Online fraud in the workplace is what happens when you or your employees are targeted by criminals who use the internet or email to commit a crime. Just as quickly as your security might be improving, criminals may find new ways to get around it. People do make mistakes, too. So all organisations – of every size – are vulnerable to online attacks.
Online fraud isn't a victimless crime. Financial losses, damage to reputation and compromised information are just some of the potential effects of online fraud. But it's not only businesses that pay the price of an attack. Often, it is their consumers and employees who feel the impact most. Three online scams are often reported by consumers:
Individuals can improve their awareness, but it's your responsibility to manage the online risks to your company and customer data. To help build up your resilience, this guide to beat online fraud should help. It will help you to identify the different types of fraud and provide ideas for future-proofing your business against online risks.
The UK government's 2019 Cyber Security report shows that cybercrime is committed regularly. As fraud practices are likely to follow the money, it stands to reason businesses will always be one of the prime targets for fraudsters.
Businesses might see the potential dangers of fraud thanks to exposure in the media, but think they're somehow immune. Little do they know, it is only the biggest instances of fraud that are picked up by reporters. Every year, huge sums are lost as a result of smaller attacks that aren't newsworthy, but are just as damaging.
Common scams include invoice fraud and CEO impersonation. Worryingly, 77% of business leaders admitted they've never heard of this technique. In CEO fraud, scam artists send a spoof email pretending to be someone important asking for confidential information. It's time to get informed.
Our increasing reliance on internet-connected devices isn't without its costs. It's accompanied by the development of cyber risks. In fact, fraud costs the UK economy over £193 bn a year, which is more than £6,000 lost per second every day of the year. Of this total, business fraud accounted for £144bn.
Estimates confirm the damage online breaches can cause. According to PwC, the average cost of the worst breaches at large UK organisations is between £1.4m and £3.14m. For small businesses, it's between £75,000 and £311,000.

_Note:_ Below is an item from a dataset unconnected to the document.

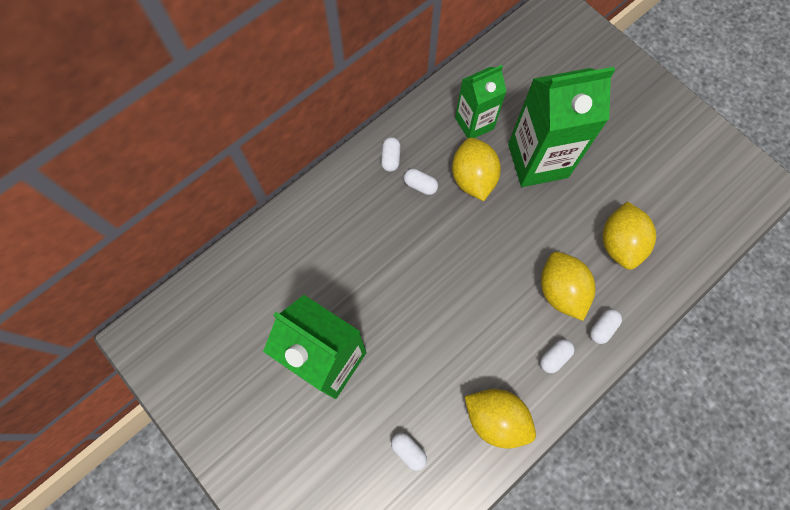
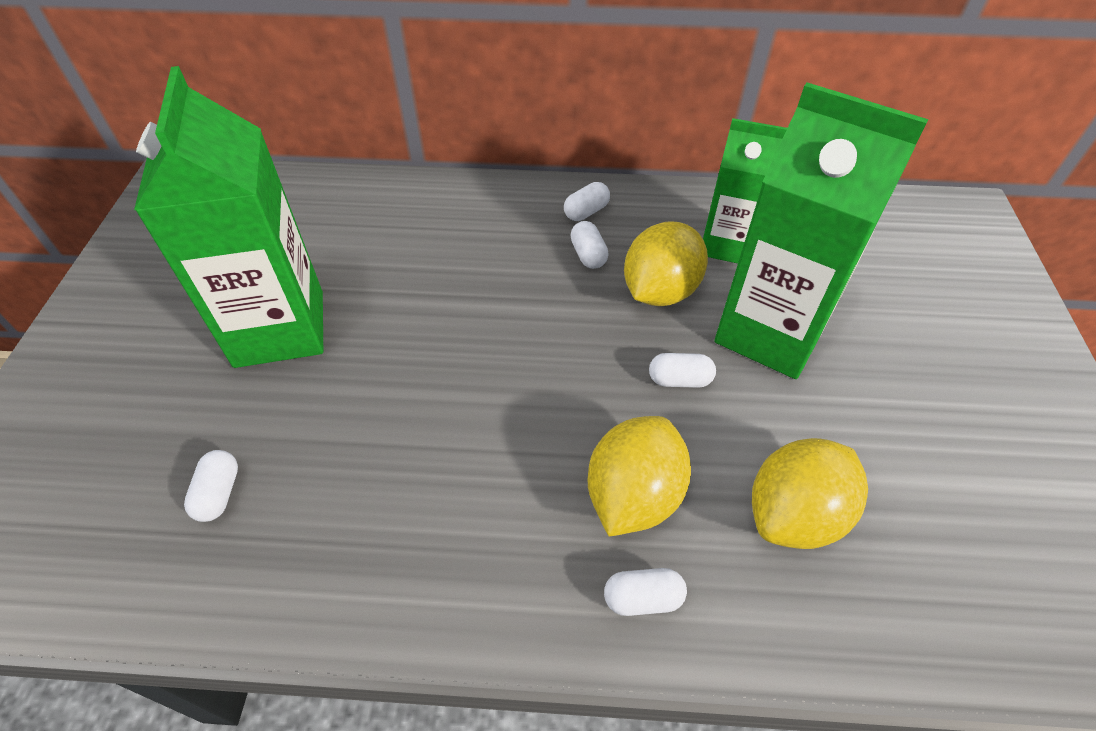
camera: 45 degrees right, 20 degrees down
yellow lemon [465,389,536,449] -> none
white capsule [540,339,575,373] -> white capsule moved to [649,353,716,388]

Some online attacks go unnoticed until it's too late. But the success of a fraud depends on an employee making a mistake. With things such as phishing and pop-ups, there are common warning signs. Ask yourself - and get your employees to ask themselves - these questions:
The availability of high speed internet access has improved in recent years. Companies and individuals from around the world can connect and work with one another. Globalisation and the internet have been enablers of accelerated progress in places that were once left behind. But such technology is also inevitably a facilitator of crime, as some countries are restricted by low levels of regulation and law enforcement capabilities.
Fraudsters can take advantage of these circumstances. They can launch an attack on your business from anywhere in the world, driven by enhanced communications infrastructure. There's also a feeling they'll get away with it because they're living in foreign countries, where the police will be unable to pursue them. The truth is, many countries are ill-equipped to deal with criminals using the anonymity of the internet.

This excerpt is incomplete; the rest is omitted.